Bazı bakış açılarına göre, kişinin kendini değersiz görmesi veya önemsiz hissetmesindense, kendini çok değerli hissetmesi daha sağlıklı gözükebilir. Ancak sorun, kişinin sadece kendisini sevip, başkasını sevmemesiyle ilişkilidir. Bu durum çoğu zaman kişiler arasında zorlu süreçler yaratabilmekte ve kurulan her türlü ilişki şeklinde problem yaratabilmektedir. Narsisist kişi tarafından, her ne kadar ihtiyaç ve duygularınız anlaşılmasa da, sürekli karşı tarafın böbürlendiği bir ilişki içerisinde de olsanız, unutulmaması gereken bir gerçek var ki; kişinin problemi, kendisinin bile çoğu zaman farkına varamadığı, belki de kabullenemediği bir ihtiyacın varlığından kaynaklanmaktadır. İlişkileriniz içerisinde narsisizme dayalı belirtiler söz konusu ise, uygun bir tedavi sürecinin etkili olacağı göz önünde bulundurulmalıdır.

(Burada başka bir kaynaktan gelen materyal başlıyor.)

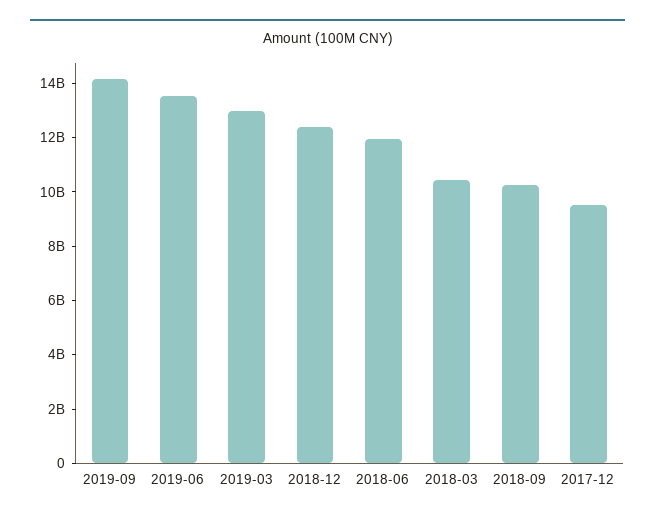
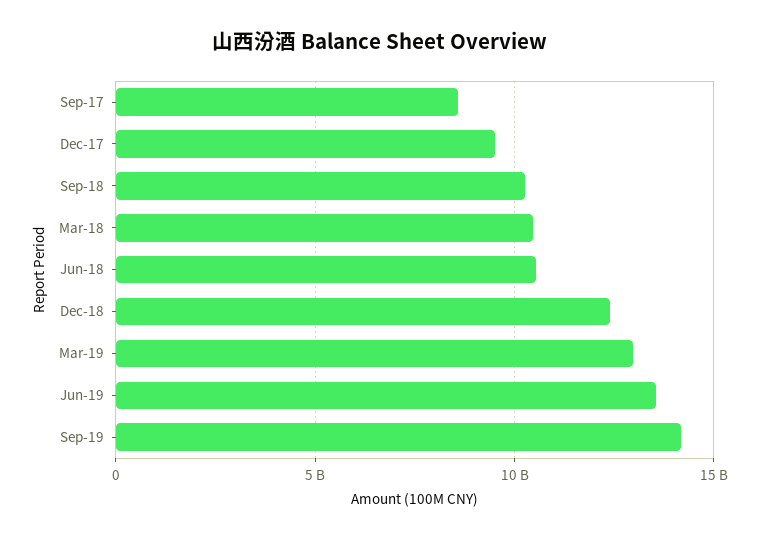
  {
    "2019-09": 14000000000,
    "2019-06": 13500000000,
    "2019-03": 13000000000,
    "2018-12": 12500000000,
-   "2018-06": 12000000000,
+   "2018-06": 10500000000,
    "2018-03": 10500000000,
    "2018-09": 10500000000,
-   "2017-12": 9500000000
+   "2017-12": 9500000000,
+   "Sep-17": 8500000000
  }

‘’Narsisistik Kişilik Bozukluğu’’ için, kişilik bozuklukları kategorisinde tasarlanmış belirli tedavi metotlarıyla ilerleme kaydedilebilmektedir. Narsisistik kişilik bozukluğu ile ilgili yukarıdaki belirtilerden 5 ya da daha fazlasının varlığı söz konusu olduğunda bir uzmana danışılması önemli olacaktır.
Hepinize keyifli ve sağlıklı haftalar dilerim.
Kaynak: American Psychiatric Association. (2013). Diagnostic and statistical manual of mental disorders (DSM-5®). American Psychiatric Pub.